For a while every conversation I had started with a check-in on COVID status. With family, friends and colleagues we would relay what restrictions were like in each of our cities and what small changes we had been making to try to find silver linings. I was so in tune with my personal experience, but as I had been working from home with no children, I didn’t, and still don’t, feel my own experience can be easily generalized. The last year for me has centered around gaining perspective about my values and how to better align my life to them both personally and professionally. For others it has centered around loss, both of loved ones and careers, or heated political and ethical debate. For me, it felt a bit like the background noise was turned all the way down, making experiences feel more heightened both for better or for worse. As the US started to re-open, I started to get nervous about the volume being turned back up. And I think the concern has been somewhat founded.

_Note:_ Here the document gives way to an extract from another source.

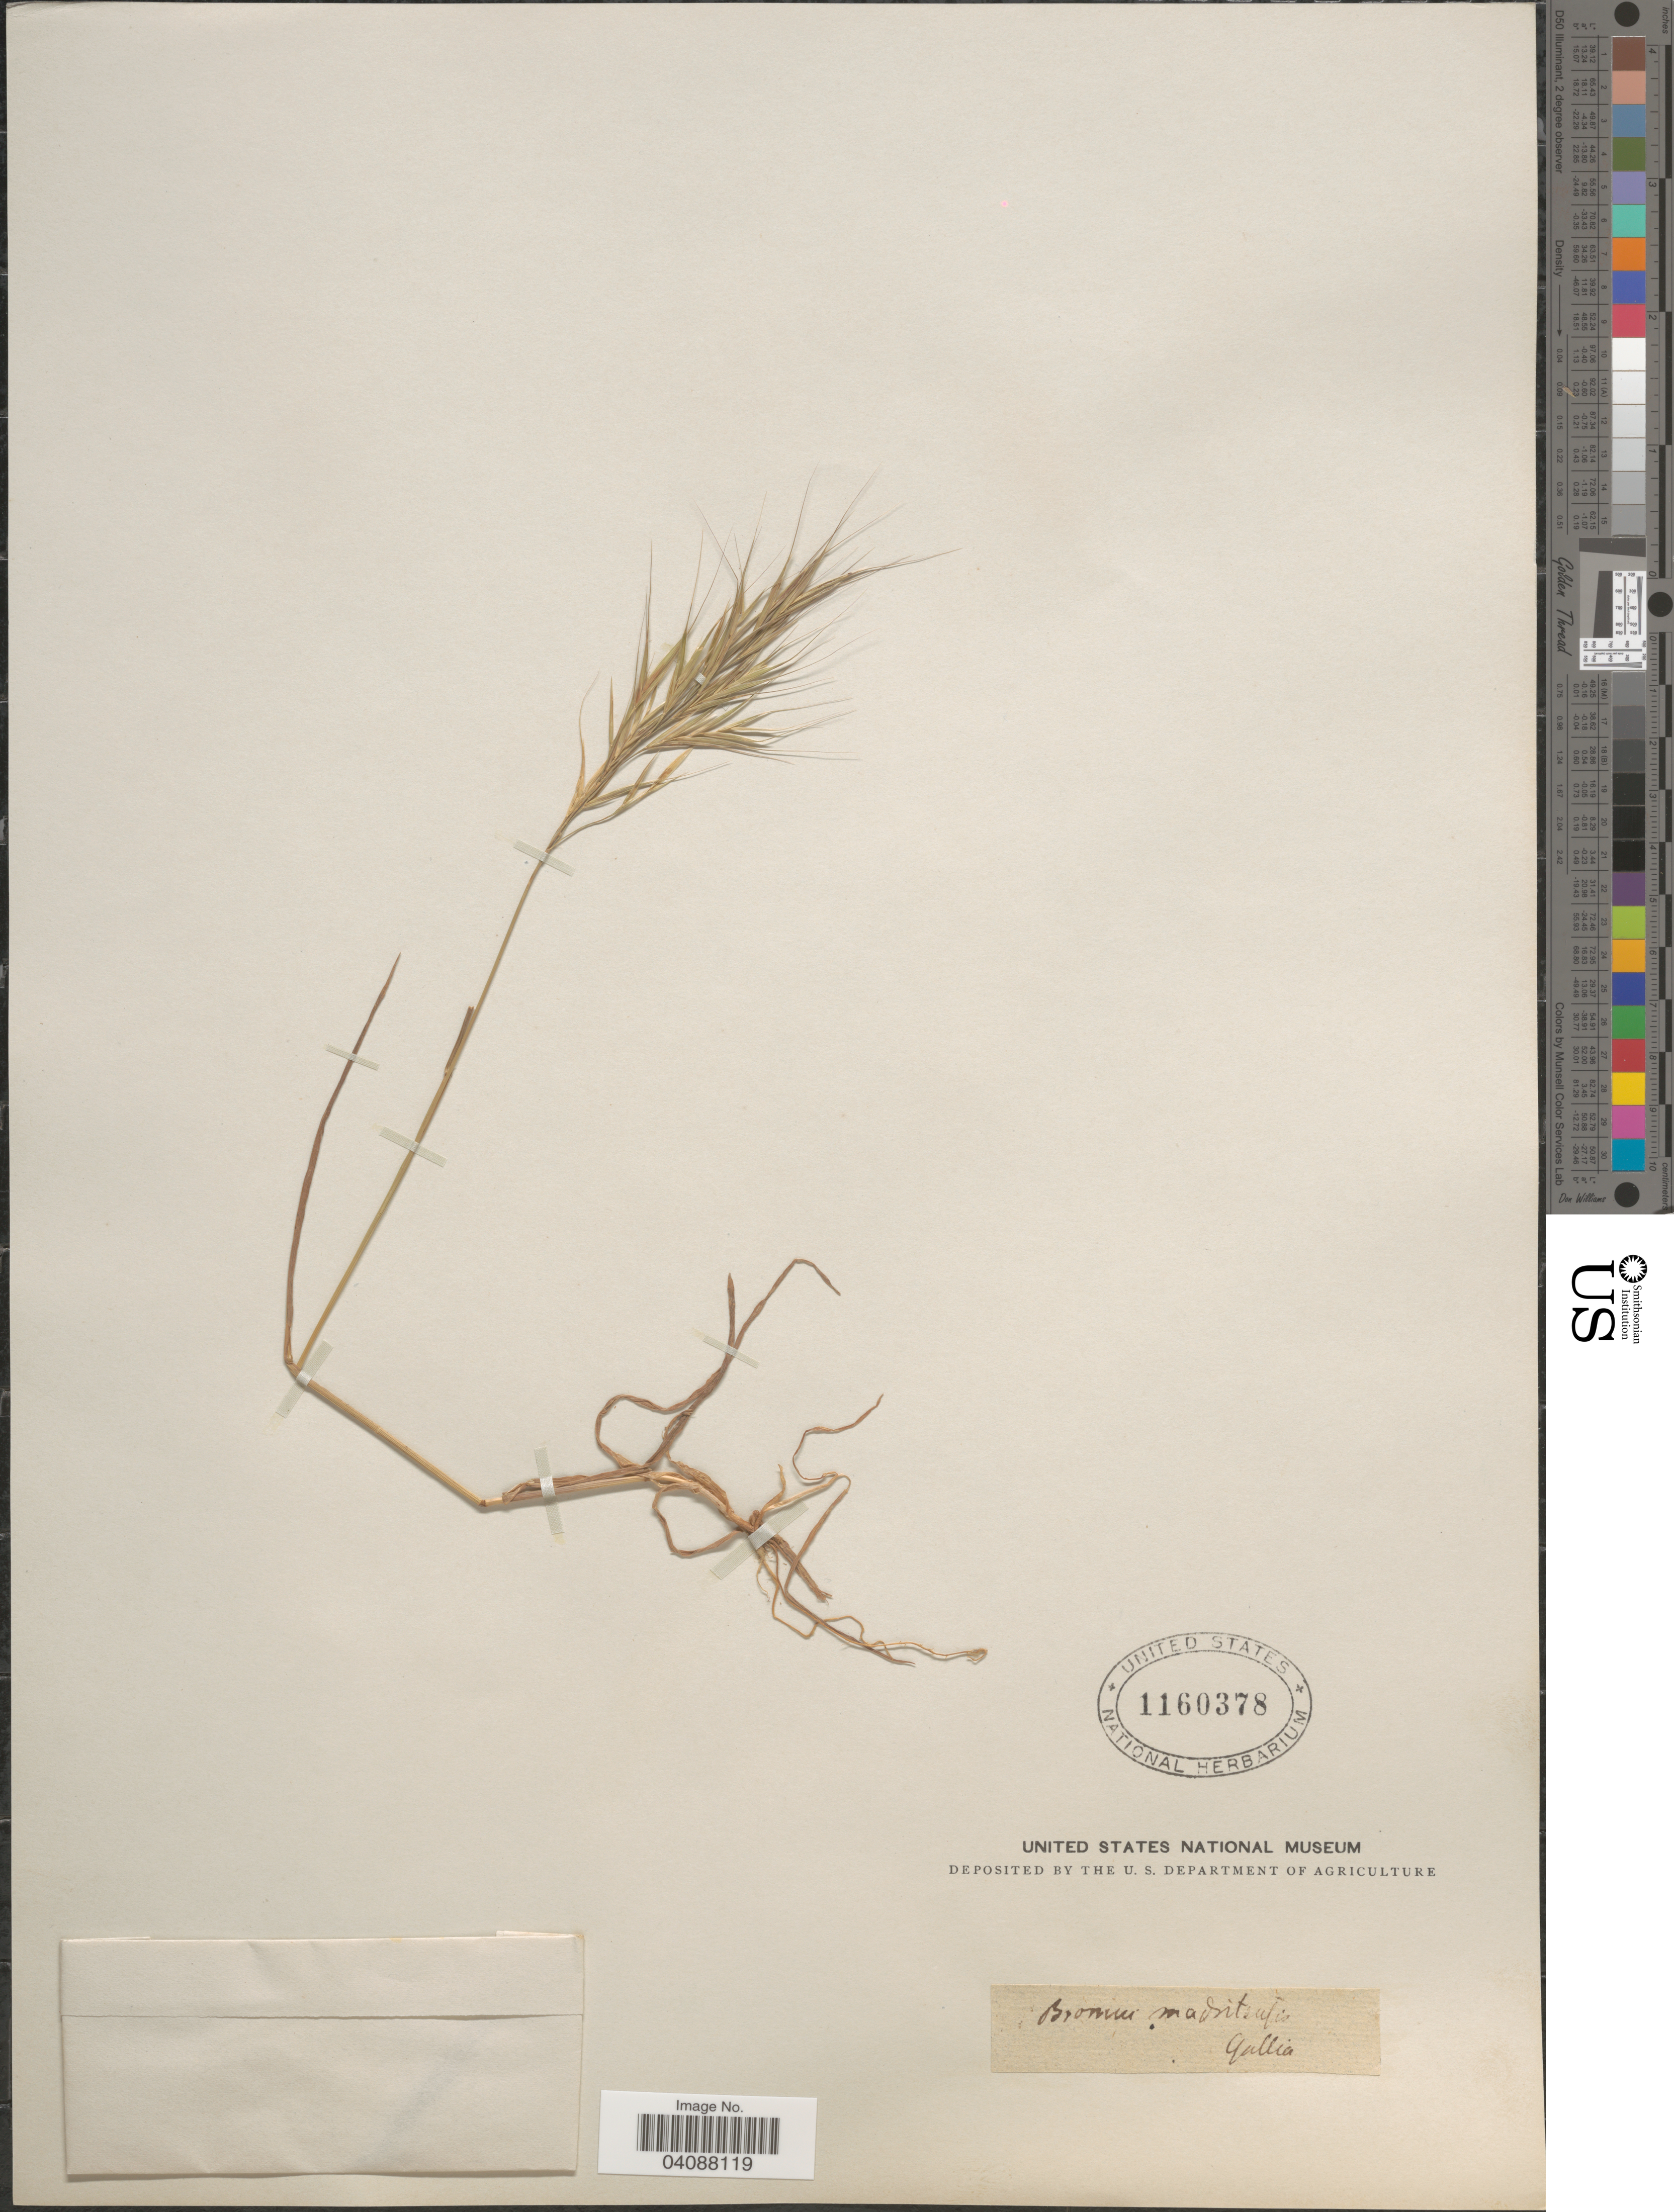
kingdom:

The impact of the COVID-19 pandemic on women has been devastating globally as gender-based violence rose, women lost work, and the burden of unpaid care work was never greater as children were kept home from school. But at least we were talking about it. There was a recognition of unequal impacts of the pandemic due to gender. Articles were written (and read and widely discussed) about the “She-cession”. One of the key points in these articles is that the impacts will be felt for years to come. I worry that the conversations about how to tackle this and other forms of inequality will start to get deprioritized as other things start to pull time and attention again.
I have been so appreciative of the volunteer support to our program, TechSavvy, which matches mentors with women who want to build their comfort and confidence using the computer. Volunteers were willing to spend an hour per week for the duration of the program developing a relationship with their partner and working through their individual questions. Above and beyond what was called for by the program, volunteers were incredibly flexible with their partners, rescheduling or tailoring curriculum as needed. This agility is exactly what many of our participants who are balancing work and childcare responsibilities need and is often missing in existing programming. In the wake of accelerated digital disruption it has never been more important for women to have in-roads into technology careers. It is my hope that volunteering opportunities like TechSavvy, or the many others that have been developed over the last year to help people in our own communities access virtual work and learning opportunities, will continue to be prioritized.
So the next time someone checks in I can report that things in the US are going better. I just hope to channel some of the energy and optimism that I am feeling now into continued care for others. We really have been through a lot and can only “build back better” together.